• **Records supplied**:
Content starts
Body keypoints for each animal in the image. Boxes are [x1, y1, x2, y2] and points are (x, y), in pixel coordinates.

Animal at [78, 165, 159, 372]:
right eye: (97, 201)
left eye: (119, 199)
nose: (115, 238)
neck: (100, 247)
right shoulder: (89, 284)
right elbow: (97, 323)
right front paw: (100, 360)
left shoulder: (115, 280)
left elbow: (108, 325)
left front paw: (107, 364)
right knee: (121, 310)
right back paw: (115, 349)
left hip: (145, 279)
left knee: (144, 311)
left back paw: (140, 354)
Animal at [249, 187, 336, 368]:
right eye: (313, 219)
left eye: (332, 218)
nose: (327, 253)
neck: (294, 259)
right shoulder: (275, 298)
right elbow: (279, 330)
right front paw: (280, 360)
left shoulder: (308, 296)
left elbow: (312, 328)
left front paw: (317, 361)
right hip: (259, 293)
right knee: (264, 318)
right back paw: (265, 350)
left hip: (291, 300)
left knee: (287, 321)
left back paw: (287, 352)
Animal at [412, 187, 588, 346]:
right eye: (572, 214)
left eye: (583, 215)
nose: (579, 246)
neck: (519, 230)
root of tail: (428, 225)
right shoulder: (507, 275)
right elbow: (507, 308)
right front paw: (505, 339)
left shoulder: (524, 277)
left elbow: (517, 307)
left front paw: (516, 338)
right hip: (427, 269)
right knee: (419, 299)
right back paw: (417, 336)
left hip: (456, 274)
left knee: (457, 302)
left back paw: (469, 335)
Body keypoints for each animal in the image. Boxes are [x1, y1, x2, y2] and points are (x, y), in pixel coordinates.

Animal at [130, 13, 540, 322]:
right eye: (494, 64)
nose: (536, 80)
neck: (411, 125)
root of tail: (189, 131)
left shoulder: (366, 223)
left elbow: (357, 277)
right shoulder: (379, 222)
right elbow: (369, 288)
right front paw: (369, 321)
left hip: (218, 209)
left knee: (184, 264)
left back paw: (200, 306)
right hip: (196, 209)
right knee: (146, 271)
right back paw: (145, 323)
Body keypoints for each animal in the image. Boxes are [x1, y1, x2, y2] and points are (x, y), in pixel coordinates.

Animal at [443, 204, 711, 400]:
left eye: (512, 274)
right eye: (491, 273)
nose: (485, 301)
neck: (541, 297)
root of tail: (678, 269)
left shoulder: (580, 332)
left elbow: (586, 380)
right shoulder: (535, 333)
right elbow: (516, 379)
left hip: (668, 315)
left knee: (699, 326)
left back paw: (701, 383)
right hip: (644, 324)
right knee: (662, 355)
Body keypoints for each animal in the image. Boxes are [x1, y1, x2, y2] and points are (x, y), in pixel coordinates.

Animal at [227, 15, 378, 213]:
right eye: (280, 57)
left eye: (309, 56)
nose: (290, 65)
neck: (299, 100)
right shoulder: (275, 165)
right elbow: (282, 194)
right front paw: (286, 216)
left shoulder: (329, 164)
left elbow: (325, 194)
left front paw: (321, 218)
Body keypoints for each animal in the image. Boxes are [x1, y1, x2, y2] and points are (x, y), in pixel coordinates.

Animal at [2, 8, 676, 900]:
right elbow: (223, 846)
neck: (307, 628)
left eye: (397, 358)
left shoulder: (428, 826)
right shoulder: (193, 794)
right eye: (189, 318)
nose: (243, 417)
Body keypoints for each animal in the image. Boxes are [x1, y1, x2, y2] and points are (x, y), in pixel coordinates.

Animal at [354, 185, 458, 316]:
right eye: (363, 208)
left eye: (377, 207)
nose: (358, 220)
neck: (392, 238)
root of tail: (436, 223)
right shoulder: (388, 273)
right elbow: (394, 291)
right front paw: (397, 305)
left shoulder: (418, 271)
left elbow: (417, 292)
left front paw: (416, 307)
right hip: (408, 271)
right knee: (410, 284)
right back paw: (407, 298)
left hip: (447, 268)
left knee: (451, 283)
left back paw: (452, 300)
Content ends
Content starts
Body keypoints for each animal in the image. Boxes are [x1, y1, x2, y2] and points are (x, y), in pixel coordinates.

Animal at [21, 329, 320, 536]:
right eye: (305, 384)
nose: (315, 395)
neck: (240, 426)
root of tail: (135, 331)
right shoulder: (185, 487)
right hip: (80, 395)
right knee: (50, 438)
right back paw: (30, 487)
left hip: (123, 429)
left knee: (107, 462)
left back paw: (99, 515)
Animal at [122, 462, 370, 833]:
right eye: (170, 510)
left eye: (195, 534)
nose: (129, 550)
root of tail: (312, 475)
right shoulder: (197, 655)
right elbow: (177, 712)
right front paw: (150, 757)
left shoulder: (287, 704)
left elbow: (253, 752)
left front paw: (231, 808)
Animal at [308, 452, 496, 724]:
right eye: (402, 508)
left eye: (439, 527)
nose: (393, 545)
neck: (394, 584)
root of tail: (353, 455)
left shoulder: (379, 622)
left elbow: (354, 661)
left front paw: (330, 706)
Content ends
Content starts
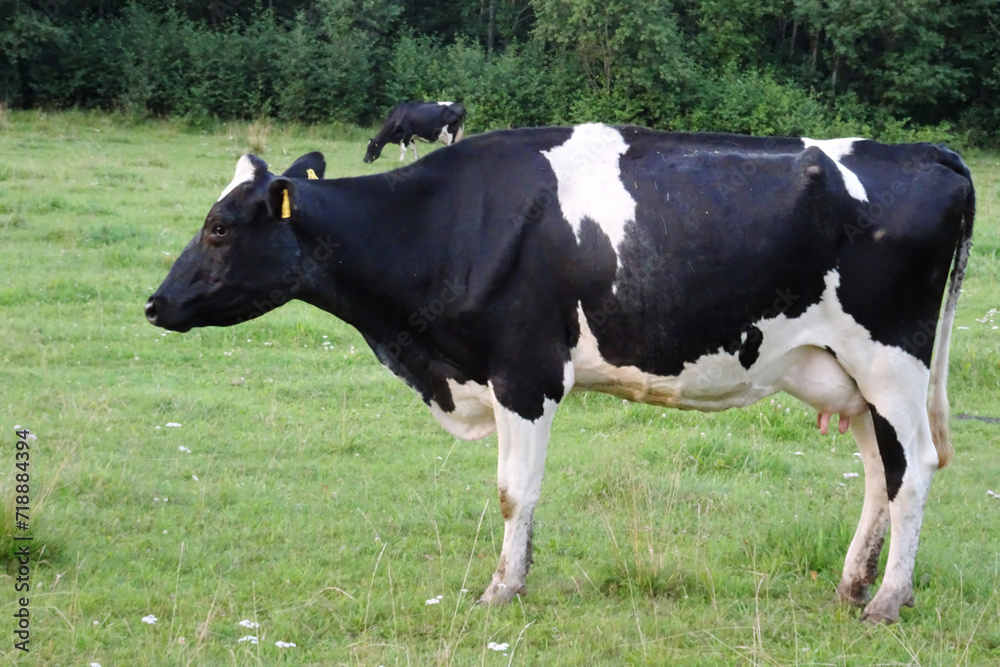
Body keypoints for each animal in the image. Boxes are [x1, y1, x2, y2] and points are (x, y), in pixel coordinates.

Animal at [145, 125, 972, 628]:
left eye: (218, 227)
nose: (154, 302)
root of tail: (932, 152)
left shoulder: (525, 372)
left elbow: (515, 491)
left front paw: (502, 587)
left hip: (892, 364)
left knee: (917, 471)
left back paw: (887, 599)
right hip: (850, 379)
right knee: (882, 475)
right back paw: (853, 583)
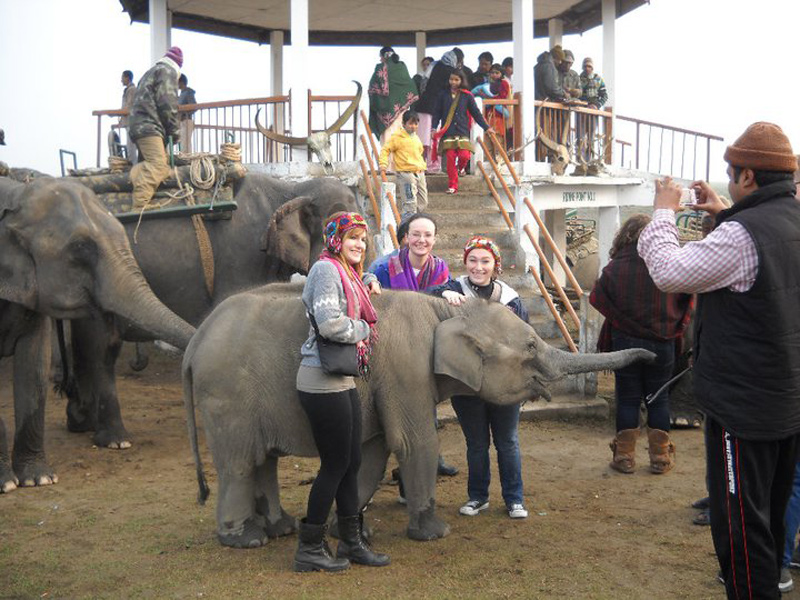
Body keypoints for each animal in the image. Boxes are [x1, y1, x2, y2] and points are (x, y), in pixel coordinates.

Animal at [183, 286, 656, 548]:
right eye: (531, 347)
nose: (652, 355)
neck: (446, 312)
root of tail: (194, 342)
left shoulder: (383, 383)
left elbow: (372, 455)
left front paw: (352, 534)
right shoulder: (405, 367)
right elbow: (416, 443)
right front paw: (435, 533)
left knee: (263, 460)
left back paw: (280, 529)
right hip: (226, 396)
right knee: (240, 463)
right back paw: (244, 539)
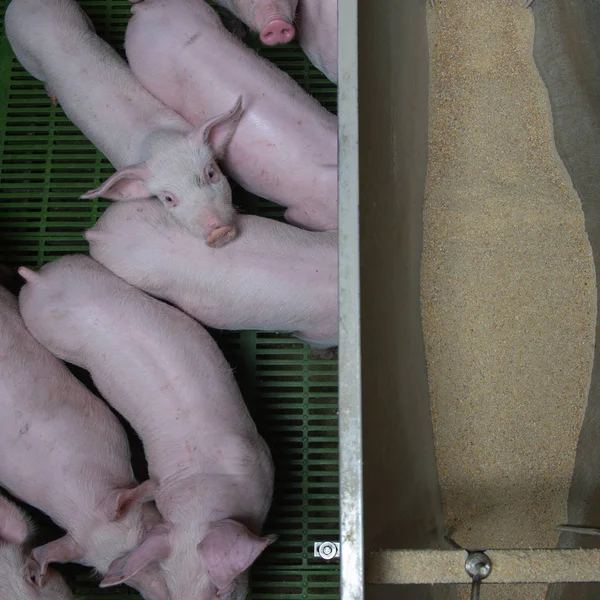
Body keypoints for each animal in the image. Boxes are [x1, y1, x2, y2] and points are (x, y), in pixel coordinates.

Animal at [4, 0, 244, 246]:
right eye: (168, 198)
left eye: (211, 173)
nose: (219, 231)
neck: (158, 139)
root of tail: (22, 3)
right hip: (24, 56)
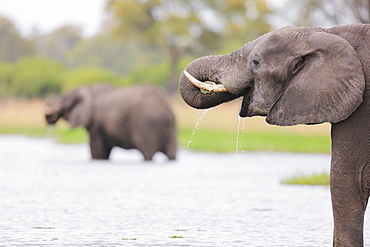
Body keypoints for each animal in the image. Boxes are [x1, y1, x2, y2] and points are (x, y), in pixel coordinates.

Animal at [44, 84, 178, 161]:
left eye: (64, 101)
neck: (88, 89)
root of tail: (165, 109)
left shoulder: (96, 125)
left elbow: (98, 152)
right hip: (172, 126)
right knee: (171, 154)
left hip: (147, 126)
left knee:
Content ends
• **Exercise instructions**:
Write out, from the lines above, only those from the line with "left front paw: (231, 808)" to the line with "left front paw: (330, 706)", exactly as given, including the first and the last.

• **Solution to the problem**:
left front paw: (231, 808)
Animal at [308, 452, 496, 724]:
right eye: (402, 508)
left eye: (439, 527)
nose: (393, 545)
neck: (394, 584)
root of tail: (353, 455)
left shoulder: (379, 622)
left elbow: (354, 661)
left front paw: (330, 706)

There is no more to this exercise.